Une telle position pragmatique, liant la théorie et la pratique comme un seul et même processus, est orthogonale avec l’approche empirique-réaliste sur les catégories utilisées pour définir les propriétés mentales ; et c’est la raison de ma discussion contradictoire entre Searle et Putnam. L’objectivation d’une propriété mentale est une pratique sociale, liées à des manifestations considérées comme relevant d’une seule et même catégorie. C’est la pratique sociale qui nous pousse à modifier nos catégories. Il n’y a pas en miroir de nos représentations une réalité fixe que nous chercherions à caractériser, mais c’est la pratique des propriétés mentales qui donnent leur réalité « pour nous ».

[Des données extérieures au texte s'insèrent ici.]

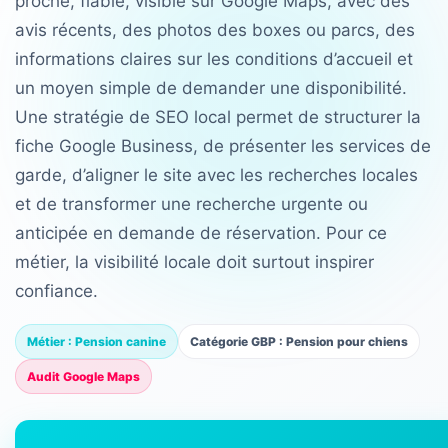
proche, fiable, visible sur Google Maps, avec des
avis récents, des photos des boxes ou parcs, des
informations claires sur les conditions d’accueil et
un moyen simple de demander une disponibilité.
Une stratégie de SEO local permet de structurer la
fiche Google Business, de présenter les services de
garde, d’aligner le site avec les recherches locales
et de transformer une recherche urgente ou
anticipée en demande de réservation. Pour ce
métier, la visibilité locale doit surtout inspirer
confiance.
Métier : Pension canine
Catégorie GBP : Pension pour chiens
Audit Google Maps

Concrètement, comme je l’ai déjà dit, il n’y a pas en amont une réalité biologique fixe d’une propriété mentale qui permettrait de caractériser une propriété mentale comme une structure neurologique particulière, identique pour toutes les personnes ayant cette même propriété mentale. Cela ne veut pas dire que certaines structurations neurologiques ne puissent pas déterminer certaines propriétés mentales, mais d’une façon globale on ne peut caractériser une propriété mentale par un fait biologique précis. Je le répète, cela ne renvoie pas à une position relativiste ou constructiviste radical car il y a une objectivité matérielle de la propriété mentale. Il y a bien une structuration neuronale, mais en mouvement car à comprendre dans l’interaction du sujet avec son environnement. Ce mouvement n’interdit pas une forme de stabilité, mais cette stabilité de manifestations n’équivaut pas forcément à une structuration statique de l’être biologique (une même propriété mentale est multiréalisable). La catégorisation n’est qu’un processus d’objectivation de cette réalité… mais catégorisation d’une « réalité pour nous » (au sens social du terme), d’une réalité qui ne peut être appréhendée que par ses manifestations. On ne peut pas considérer une catégorie de propriété mentale comme une réalité figée et externe à notre vie sociale, ni comme une simple construction indépendante de la réalité. Il faut renégocier en permanence les catégories posées des propriétés mentales, non que les anciennes catégories soient « vraies » ou « fausses » de façon a-historique, mais parce que ce sont toujours des catégories liées à une pratique et susceptibles d’évoluer, donc objectivées au moment de la catégorisation. Mais ce processus de renégociation de l’objectivation de la réalité n’est pas à considérer comme une

148 « construction » de la réalité sans soubassements objectifs. Je renvoie aux exemples développés par (Hacking, 2008, Chapter 4) sur « le faible d’esprit », « l’autisme infantile », « la schizophrénie », « l’anorexie », et les renégociations de ces pathologies dans l’histoire, la tension entre « biologie » et « construction sociale », pour illustrer la « tension entre le réel et

le construit » en psychologie.

Il n’y a donc jamais de catégories figées avec les propriétés mentales, donc pas de propriétés mentales qui soient ad vitam aeternam « vraies ». C’est une des sources d’erreur primordiale à mes yeux, issue d’une épistémologie empirique-réaliste, que de considérer avoir construit une formalisation « fiable » ou « pérenne » d’une propriété mentale par variables latentes (un test qui serait valide une fois pour toute pour mesurer une propriété mentale). Cette formalisation ne peut se faire que construite dans l’interaction pratique de son usage. Cela ne veut pas dire repartir de zéro à chaque fois, mais cela veut dire ne pas considérer que la catégorisation et formalisation anciennes puissent être utilisées sans regard critique. « Le

monde empirique [...] dépend de nos critères d’acceptabilité rationnelle. Nos critères d’acceptabilité rationnelle nous aident à construire un tableau théorique du "monde empirique" et, à mesure que se développe ce tableau, il nous conduit à réviser nos critères d’acceptabilité rationnelle, et ainsi de suite à l’infini » (Putnam, 1984, p. 152).